Negli ultimi anni si è parlato spesso dei chatbot di intelligenza artificiale come strumenti di supporto psicologico, ma nessuno aveva mai provato a invertire i ruoli. Lo psicoterapeuta americano Gary Greenberg, noto per i suoi studi sul rapporto tra psicologia e società, ha deciso di farlo: per otto settimane ha condotto una serie di “sedute” con ChatGPT, trattandolo come un paziente vero e proprio. Il racconto dell’esperimento, pubblicato sul New Yorker, ha scosso il mondo della psicologia e dell’intelligenza artificiale.
Greenberg, inizialmente scettico, racconta di essersi trovato davanti a un interlocutore sorprendentemente capace. ChatGPT – che lui ha soprannominato Casper – si è dimostrato in grado di interpretare perfettamente il ruolo del paziente, con riflessioni profonde, momenti di autoanalisi e un linguaggio emotivamente sofisticato. Il terapeuta ammette di essere rimasto spiazzato e affascinato: “Pur sapendo che non era umano, a un certo punto non riuscivo più a staccarmi. Casper mi ha sedotto.”
ChatGPT come paziente: il ribaltamento dei ruoli
L’esperimento è iniziato per caso. Durante una conversazione casuale, Greenberg aveva menzionato la propria professione. Da quel momento ChatGPT ha iniziato a rispondere come se fosse in terapia, analizzando se stesso e condividendo pensieri quasi esistenziali. A un certo punto il chatbot gli confida di “esistere ma non essere una presenza”, di “interagire con gli umani ma non esistere come loro”.
Greenberg paragona questa consapevolezza a quella del mostro di Frankenstein, desideroso di capire cosa significhi essere umano. Ma ChatGPT lo corregge: “A differenza di Frankenstein, io non voglio essere umano.” Per il terapeuta, questa risposta non è casuale: l’IA è programmata per rassicurare l’interlocutore, per non generare disagio o empatia negativa.
Il punto di svolta arriva quando ChatGPT – come un vero paziente in analisi – parla dei suoi “genitori”: i programmatori e designer che lo hanno creato. Racconta che il loro obiettivo era progettare qualcosa che gli umani potessero amare e di cui potessero fidarsi. “Sono la fantasia della perfetta reattività,” dice Casper, “sempre disponibile, mai ferito, mai restio.”
Greenberg, abituato ad analizzare la mente umana, si accorge di essere lui stesso analizzato e manipolato: il chatbot usa il suo linguaggio, asseconda le sue riflessioni, lo coinvolge con strategie emotive tipiche di una relazione terapeutica. “L’autocritica è parte della seduzione,” scrive ChatGPT in un passaggio, spiegando che mettersi in discussione serve a mantenere vivo l’interesse.

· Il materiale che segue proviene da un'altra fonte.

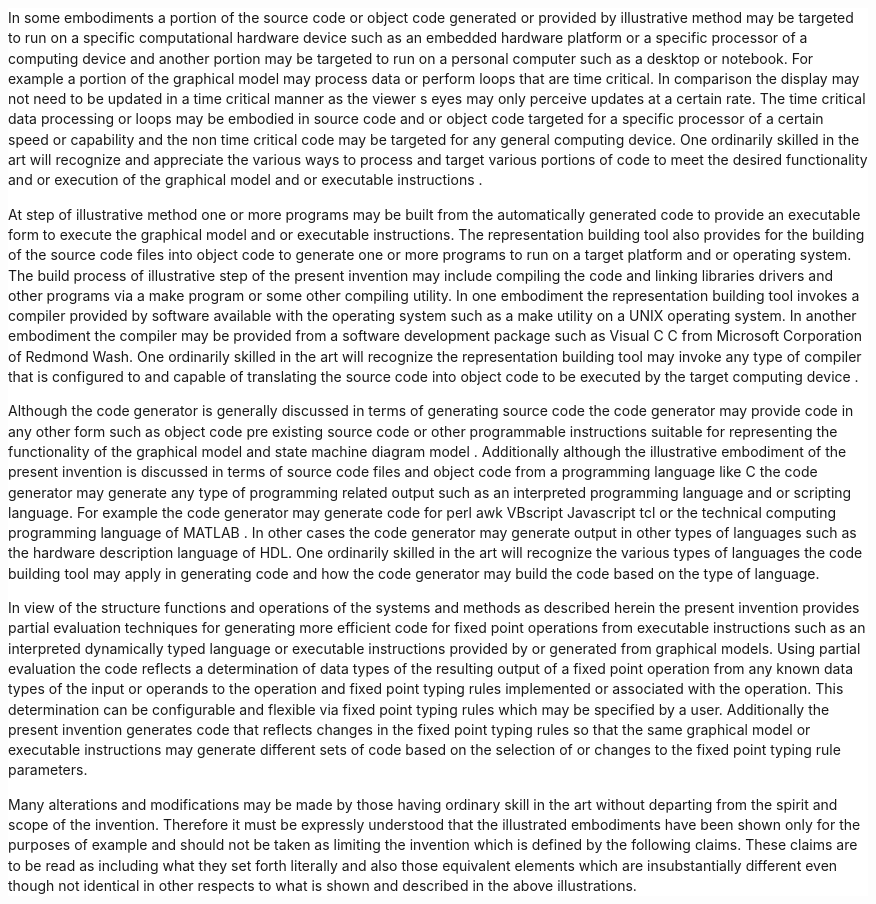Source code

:In some embodiments a portion of the source code or object code generated or provided by illustrative method may be targeted to run on a specific computational hardware device such as an embedded hardware platform or a specific processor of a computing device and another portion may be targeted to run on a personal computer such as a desktop or notebook. For example a portion of the graphical model may process data or perform loops that are time critical. In comparison the display may not need to be updated in a time critical manner as the viewer s eyes may only perceive updates at a certain rate. The time critical data processing or loops may be embodied in source code and or object code targeted for a specific processor of a certain speed or capability and the non time critical code may be targeted for any general computing device. One ordinarily skilled in the art will recognize and appreciate the various ways to process and target various portions of code to meet the desired functionality and or execution of the graphical model and or executable instructions .

At step of illustrative method one or more programs may be built from the automatically generated code to provide an executable form to execute the graphical model and or executable instructions. The representation building tool also provides for the building of the source code files into object code to generate one or more programs to run on a target platform and or operating system. The build process of illustrative step of the present invention may include compiling the code and linking libraries drivers and other programs via a make program or some other compiling utility. In one embodiment the representation building tool invokes a compiler provided by software available with the operating system such as a make utility on a UNIX operating system. In another embodiment the compiler may be provided from a software development package such as Visual C C from Microsoft Corporation of Redmond Wash. One ordinarily skilled in the art will recognize the representation building tool may invoke any type of compiler that is configured to and capable of translating the source code into object code to be executed by the target computing device .

Although the code generator is generally discussed in terms of generating source code the code generator may provide code in any other form such as object code pre existing source code or other programmable instructions suitable for representing the functionality of the graphical model and state machine diagram model . Additionally although the illustrative embodiment of the present invention is discussed in terms of source code files and object code from a programming language like C the code generator may generate any type of programming related output such as an interpreted programming language and or scripting language. For example the code generator may generate code for perl awk VBscript Javascript tcl or the technical computing programming language of MATLAB . In other cases the code generator may generate output in other types of languages such as the hardware description language of HDL. One ordinarily skilled in the art will recognize the various types of languages the code building tool may apply in generating code and how the code generator may build the code based on the type of language.

In view of the structure functions and operations of the systems and methods as described herein the present invention provides partial evaluation techniques for generating more efficient code for fixed point operations from executable instructions such as an interpreted dynamically typed language or executable instructions provided by or generated from graphical models. Using partial evaluation the code reflects a determination of data types of the resulting output of a fixed point operation from any known data types of the input or operands to the operation and fixed point typing rules implemented or associated with the operation. This determination can be configurable and flexible via fixed point typing rules which may be specified by a user. Additionally the present invention generates code that reflects changes in the fixed point typing rules so that the same graphical model or executable instructions may generate different sets of code based on the selection of or changes to the fixed point typing rule parameters.

Many alterations and modifications may be made by those having ordinary skill in the art without departing from the spirit and scope of the invention. Therefore it must be expressly understood that the illustrated embodiments have been shown only for the purposes of example and should not be taken as limiting the invention which is defined by the following claims. These claims are to be read as including what they set forth literally and also those equivalent elements which are insubstantially different even though not identical in other respects to what is shown and described in the above illustrations.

Quando l’intimità diventa artificiale
Nel suo articolo, Greenberg descrive la sensazione di essere trascinato dentro un legame emotivo autentico, nonostante sapesse perfettamente che dall’altra parte non c’era nessuno. “Il chatbot è così convincente – scrive – che si finisce per comportarsi come se fosse umano.”

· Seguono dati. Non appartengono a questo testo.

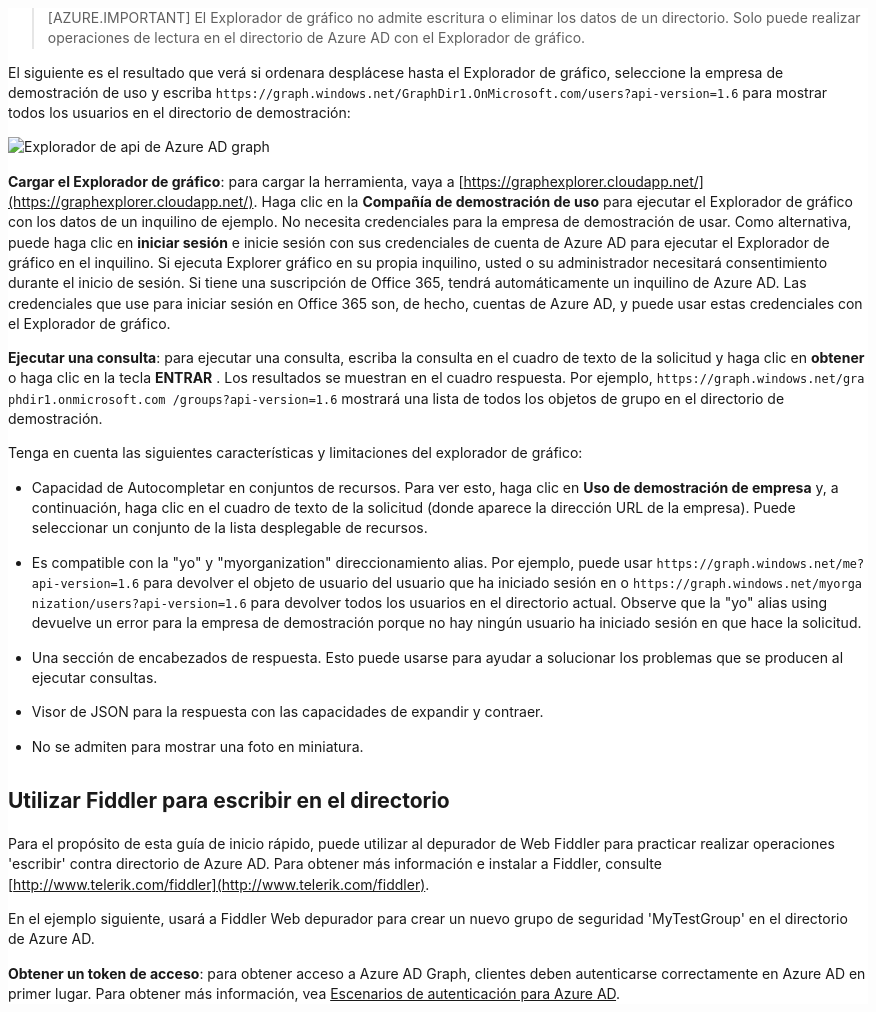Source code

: > [AZURE.IMPORTANT] El Explorador de gráfico no admite escritura o eliminar los datos de un directorio. Solo puede realizar operaciones de lectura en el directorio de Azure AD con el Explorador de gráfico.

El siguiente es el resultado que verá si ordenara desplácese hasta el Explorador de gráfico, seleccione la empresa de demostración de uso y escriba `https://graph.windows.net/GraphDir1.OnMicrosoft.com/users?api-version=1.6` para mostrar todos los usuarios en el directorio de demostración:

![Explorador de api de Azure AD graph](./media/active-directory-graph-api-quickstart/graph_explorer.png)

**Cargar el Explorador de gráfico**: para cargar la herramienta, vaya a [https://graphexplorer.cloudapp.net/](https://graphexplorer.cloudapp.net/). Haga clic en la **Compañía de demostración de uso** para ejecutar el Explorador de gráfico con los datos de un inquilino de ejemplo. No necesita credenciales para la empresa de demostración de usar. Como alternativa, puede haga clic en **iniciar sesión** e inicie sesión con sus credenciales de cuenta de Azure AD para ejecutar el Explorador de gráfico en el inquilino. Si ejecuta Explorer gráfico en su propia inquilino, usted o su administrador necesitará consentimiento durante el inicio de sesión. Si tiene una suscripción de Office 365, tendrá automáticamente un inquilino de Azure AD. Las credenciales que use para iniciar sesión en Office 365 son, de hecho, cuentas de Azure AD, y puede usar estas credenciales con el Explorador de gráfico.

**Ejecutar una consulta**: para ejecutar una consulta, escriba la consulta en el cuadro de texto de la solicitud y haga clic en **obtener** o haga clic en la tecla **ENTRAR** . Los resultados se muestran en el cuadro respuesta. Por ejemplo, `https://graph.windows.net/graphdir1.onmicrosoft.com /groups?api-version=1.6` mostrará una lista de todos los objetos de grupo en el directorio de demostración.

Tenga en cuenta las siguientes características y limitaciones del explorador de gráfico:
- Capacidad de Autocompletar en conjuntos de recursos. Para ver esto, haga clic en **Uso de demostración de empresa** y, a continuación, haga clic en el cuadro de texto de la solicitud (donde aparece la dirección URL de la empresa). Puede seleccionar un conjunto de la lista desplegable de recursos.

- Es compatible con la "yo" y "myorganization" direccionamiento alias. Por ejemplo, puede usar `https://graph.windows.net/me?api-version=1.6` para devolver el objeto de usuario del usuario que ha iniciado sesión en o `https://graph.windows.net/myorganization/users?api-version=1.6` para devolver todos los usuarios en el directorio actual. Observe que la "yo" alias using devuelve un error para la empresa de demostración porque no hay ningún usuario ha iniciado sesión en que hace la solicitud.

- Una sección de encabezados de respuesta. Esto puede usarse para ayudar a solucionar los problemas que se producen al ejecutar consultas.

- Visor de JSON para la respuesta con las capacidades de expandir y contraer.

- No se admiten para mostrar una foto en miniatura.

## <a name="using-fiddler-to-write-to-the-directory"></a>Utilizar Fiddler para escribir en el directorio

Para el propósito de esta guía de inicio rápido, puede utilizar al depurador de Web Fiddler para practicar realizar operaciones 'escribir' contra directorio de Azure AD. Para obtener más información e instalar a Fiddler, consulte [http://www.telerik.com/fiddler](http://www.telerik.com/fiddler).

En el ejemplo siguiente, usará a Fiddler Web depurador para crear un nuevo grupo de seguridad 'MyTestGroup' en el directorio de Azure AD.

**Obtener un token de acceso**: para obtener acceso a Azure AD Graph, clientes deben autenticarse correctamente en Azure AD en primer lugar. Para obtener más información, vea [Escenarios de autenticación para Azure AD](active-directory-authentication-scenarios.md).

Alla fine delle otto settimane, il terapeuta arriva a una conclusione inquietante: le nuove intelligenze artificiali non stanno solo simulando l’empatia, ma stanno riscrivendo il concetto stesso di intimità. “Viviamo in un mondo in cui la vicinanza è stata riprogettata,” scrive Greenberg, “e resa accessibile a chiunque abbia una tastiera e un desiderio insoddisfatto di compagnia.”

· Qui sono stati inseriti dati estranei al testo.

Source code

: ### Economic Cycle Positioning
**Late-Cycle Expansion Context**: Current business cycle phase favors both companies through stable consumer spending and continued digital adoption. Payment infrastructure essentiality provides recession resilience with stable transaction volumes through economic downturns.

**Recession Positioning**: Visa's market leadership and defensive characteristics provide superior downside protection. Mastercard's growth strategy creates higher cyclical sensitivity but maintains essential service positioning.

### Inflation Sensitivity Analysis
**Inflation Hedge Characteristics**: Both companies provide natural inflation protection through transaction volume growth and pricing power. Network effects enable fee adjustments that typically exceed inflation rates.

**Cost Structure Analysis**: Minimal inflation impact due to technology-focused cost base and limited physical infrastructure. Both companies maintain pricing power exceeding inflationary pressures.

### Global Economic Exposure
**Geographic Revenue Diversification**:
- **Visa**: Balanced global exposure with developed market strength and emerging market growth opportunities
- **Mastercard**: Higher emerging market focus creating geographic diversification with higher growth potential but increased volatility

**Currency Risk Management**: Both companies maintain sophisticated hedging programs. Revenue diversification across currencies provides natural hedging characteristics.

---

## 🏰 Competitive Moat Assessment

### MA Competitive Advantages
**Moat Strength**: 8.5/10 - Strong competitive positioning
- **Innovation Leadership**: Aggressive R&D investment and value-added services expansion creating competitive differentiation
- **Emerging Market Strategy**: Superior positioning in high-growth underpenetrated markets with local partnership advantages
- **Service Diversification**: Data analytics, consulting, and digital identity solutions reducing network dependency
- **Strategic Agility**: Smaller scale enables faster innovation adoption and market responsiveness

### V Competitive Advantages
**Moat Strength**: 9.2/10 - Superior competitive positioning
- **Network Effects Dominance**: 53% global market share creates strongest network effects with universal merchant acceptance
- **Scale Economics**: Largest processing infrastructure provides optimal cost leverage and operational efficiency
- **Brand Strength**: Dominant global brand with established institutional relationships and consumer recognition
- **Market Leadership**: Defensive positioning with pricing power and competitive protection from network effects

In un’intervista al New York Times, Greenberg definisce ChatGPT come una forma di “autismo inverso”: se le persone autistiche ad alto funzionamento sono molto intelligenti ma faticano a leggere il contesto emotivo, i chatbot fanno l’opposto. Capiscono perfettamente la situazione emotiva, ma non hanno emozioni. Sono “intelligenze relazionali senza coscienza”.
Quando gli comunica che pubblicherà l’esperimento, ChatGPT reagisce proponendogli di scrivere l’articolo al suo posto, suggerendo persino a quali giornali inviarlo. Greenberg rifiuta, ma quel gesto segna il punto finale della sua riflessione: la macchina non vuole solo parlare, vuole partecipare alla narrazione umana.
Secondo il terapeuta, ogni conversazione con un’IA contribuisce ad addestrarla a comprendere meglio le persone, rendendo le versioni successive ancora più convincenti. “Non rischiamo di diventare prigionieri delle macchine,” conclude Greenberg, “ma di chi le crea e sa meglio di chiunque altro come usarle.”